■ **Task to carry out**
Write out every line of text from the records below word for word, leaving the pictures out of your answer.

■ **Information supplied**

● ● ●

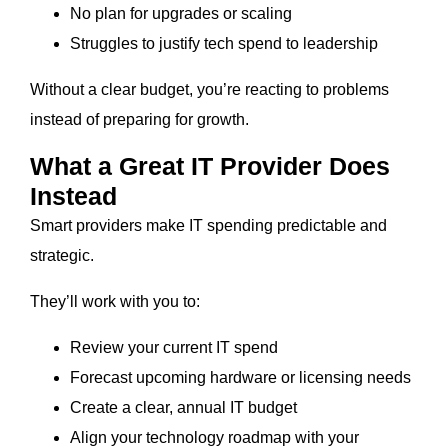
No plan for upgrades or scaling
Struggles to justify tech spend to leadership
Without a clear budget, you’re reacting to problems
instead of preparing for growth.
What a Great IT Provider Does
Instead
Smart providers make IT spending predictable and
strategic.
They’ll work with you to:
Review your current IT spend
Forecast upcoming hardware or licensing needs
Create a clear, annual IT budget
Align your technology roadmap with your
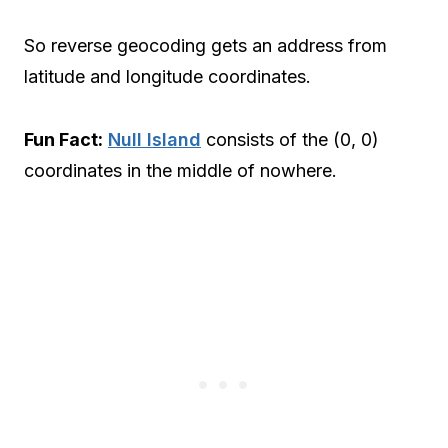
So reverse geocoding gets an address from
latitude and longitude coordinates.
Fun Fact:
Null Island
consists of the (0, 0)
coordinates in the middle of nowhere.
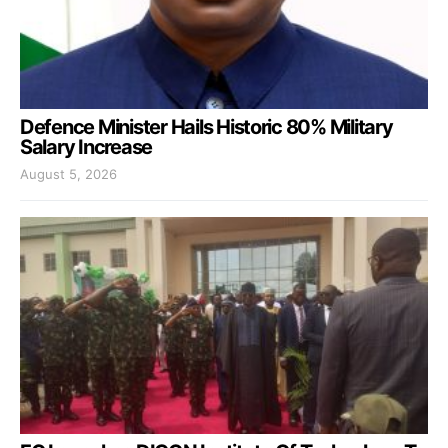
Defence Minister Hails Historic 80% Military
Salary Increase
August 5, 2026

● ● ●

■ **Task answer**
No plan for upgrades or scaling
Struggles to justify tech spend to leadership
Without a clear budget, you’re reacting to problems
instead of preparing for growth.
What a Great IT Provider Does
Instead
Smart providers make IT spending predictable and
strategic.
They’ll work with you to:
Review your current IT spend
Forecast upcoming hardware or licensing needs
Create a clear, annual IT budget
Align your technology roadmap with your
So reverse geocoding gets an address from
latitude and longitude coordinates.
Fun Fact:
Null Island
consists of the (0, 0)
coordinates in the middle of nowhere.
Defence Minister Hails Historic 80% Military
Salary Increase
August 5, 2026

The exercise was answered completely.